• YOUR ASSIGNMENT: Extend the passage on hand-selected membranes and their rejection rates, picking up right after its last sentence.

• DOCUMENT EXCERPT:
That said, with the membranes that we hand-select and test to insure rejection greater than 98%, we typically see production rates exceeding 100 GPD at 60 psi (and 77 F)!! If you look back at their literature, Filmtec may have started the 50 psi rating as a sales gimmick wherein they stated that FILMTEC membranes have the same production at 50 psi as the competitors membranes do at 60psi. Great way to snag customers, but it requires customers to look at the production rate charts and how they are derived to really compare membrane production rates. With our hand-selected and tested 75GPD membranes, we can make sure that you are purchasing greater than 98% rejection (look at their spec on the DOW website, 96% is the bottom range of the guarantee. They are not all 98% like many think). http://www.dow.com/liquidseps/prod/tw30_181275.htm Also, even more astounding, is that with the membranes that we hand-select and test to insure rejection greater than 98%, we typically see production rates exceeding 100 GPD at 60 psi (and 77 F) !! Why is 1 or 2% so important?? A 2 % increase in rejection from 96% to 98% can double your DI cartridge(s) life. Over the life of the membrane that can save you big $$$ in DI cartridges! That is why our hand selection and proprietary testing (we sometimes reject more than half that do not meet our SPEC of >98.0% rejection) is worth the extra cost. Who else labels their membranes with actual rejection rate on the so called "the same" membrane?

• DATA SECTION:
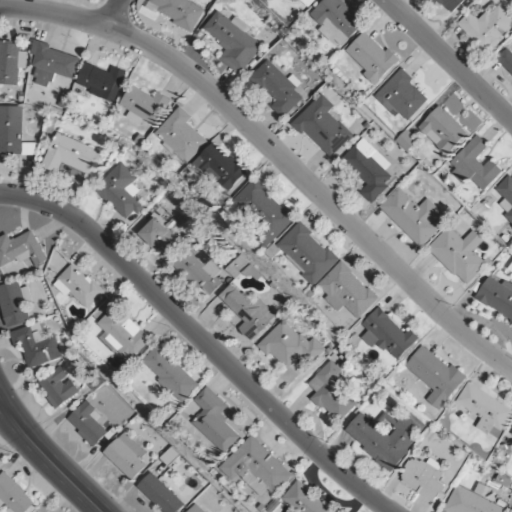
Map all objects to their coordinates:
building: (305, 2)
building: (450, 5)
building: (180, 12)
road: (112, 14)
building: (336, 21)
building: (487, 26)
building: (233, 41)
building: (372, 58)
building: (506, 59)
road: (447, 61)
building: (11, 63)
building: (53, 64)
building: (101, 81)
building: (278, 88)
building: (401, 96)
building: (145, 106)
building: (323, 127)
building: (11, 130)
building: (443, 131)
building: (181, 136)
road: (276, 151)
building: (70, 155)
building: (474, 165)
building: (221, 167)
building: (369, 168)
building: (121, 191)
building: (506, 196)
building: (264, 212)
building: (412, 216)
building: (161, 238)
building: (21, 249)
building: (307, 253)
building: (459, 254)
building: (236, 266)
building: (199, 272)
building: (78, 286)
building: (348, 291)
building: (497, 296)
building: (13, 304)
building: (246, 310)
building: (123, 333)
building: (388, 335)
road: (203, 338)
building: (37, 344)
building: (290, 345)
building: (170, 373)
building: (436, 376)
building: (59, 387)
building: (331, 392)
building: (485, 409)
building: (215, 421)
road: (11, 422)
building: (88, 423)
building: (511, 434)
building: (384, 437)
building: (126, 456)
road: (48, 458)
building: (257, 465)
building: (424, 478)
building: (161, 494)
building: (13, 495)
building: (304, 500)
building: (470, 502)
building: (195, 509)
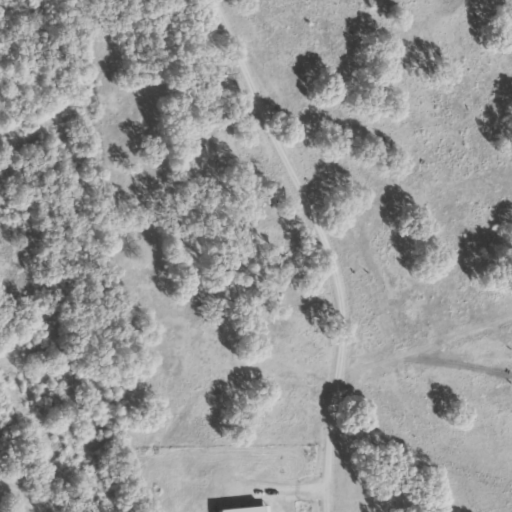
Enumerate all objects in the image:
road: (334, 244)
building: (253, 510)
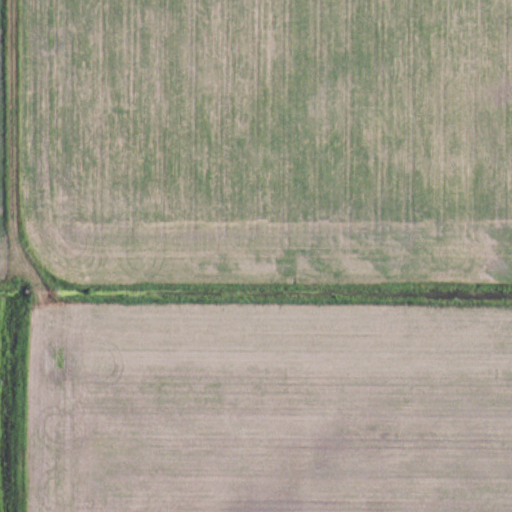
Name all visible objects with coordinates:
road: (14, 137)
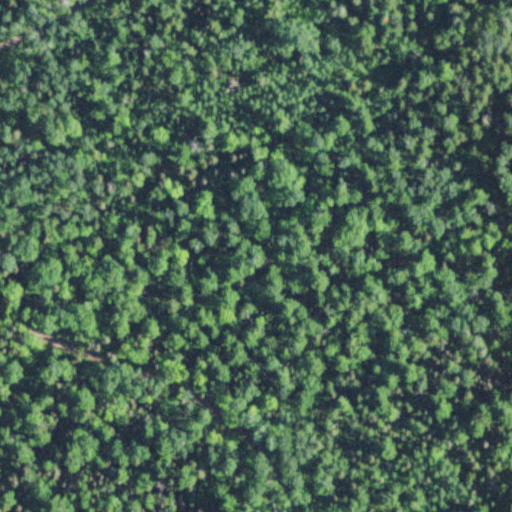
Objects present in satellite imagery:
road: (35, 21)
road: (165, 382)
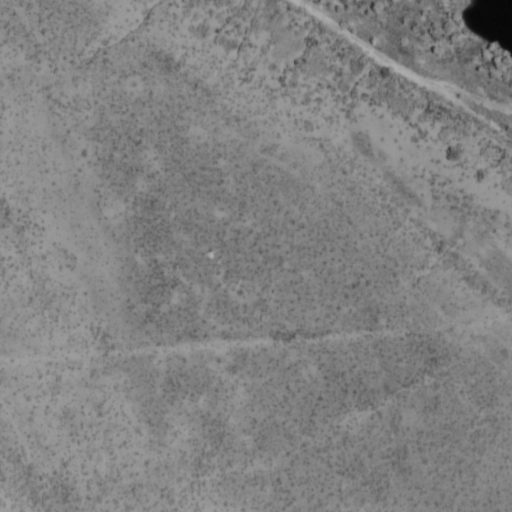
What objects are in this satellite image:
road: (419, 32)
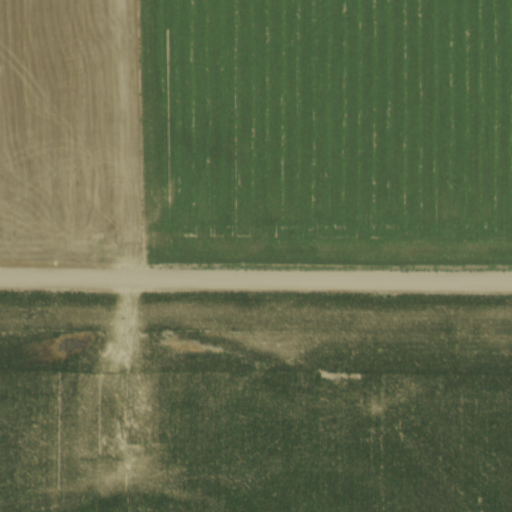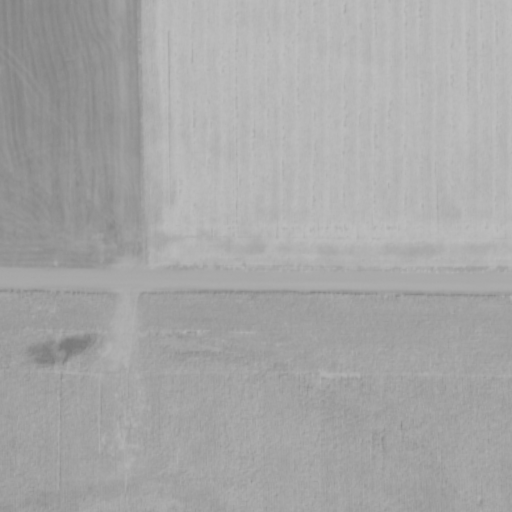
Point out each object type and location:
road: (256, 274)
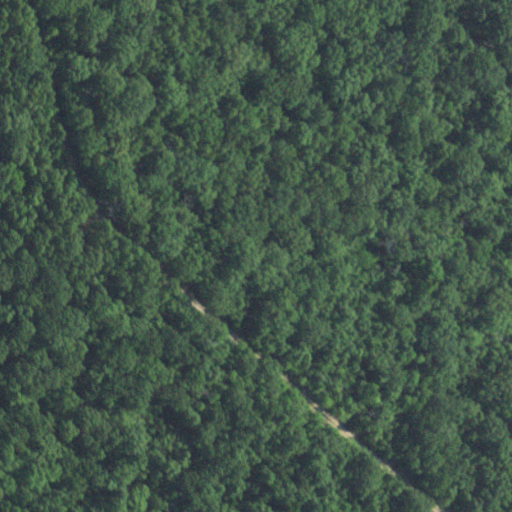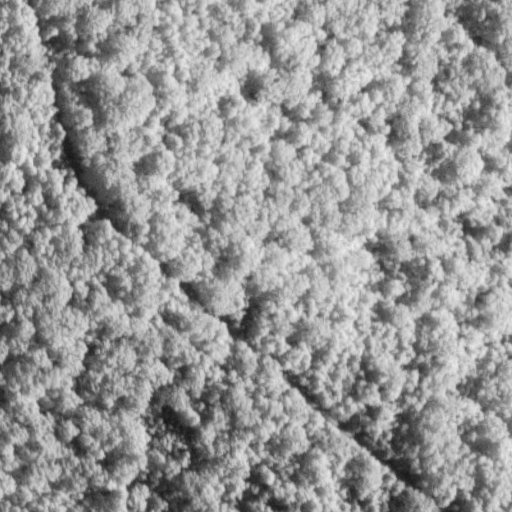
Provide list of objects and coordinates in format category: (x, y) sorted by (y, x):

• WRITTEN ANSWER:
Our experience has been that RO membranes are not all the same. That’s why we back up with science the performance of our membranes which are a critical element in the performance of your system, albeit removal of harmful species or your cost to operate your system. Rejected membranes are sold to another, far less demanding market. The difference in price reflects some of our investment to perform the testing. The price difference between an untested and a tested membrane is lost in the savings if you obtain 1 or 2% improvement in rejection as your DI stage(s) life is drastically improved. Even our untested membranes are subjected to a proprietary process which increases their rejection ratio over the units purchased by other vendors from the same supplier. So, those who claim that all membranes from a particular vendor are the same may not be aware of our process by which we routinely see our average rejection increase over non treated units. DI cartridges are one of the highest operation cost factors for your system per gallon of water produced, thus our customers tell us the extra price paid is well worth the return from savings on Di. Others just want the best to take water production quality out of the equation as much as possible from their aquatic environment maintenance equation.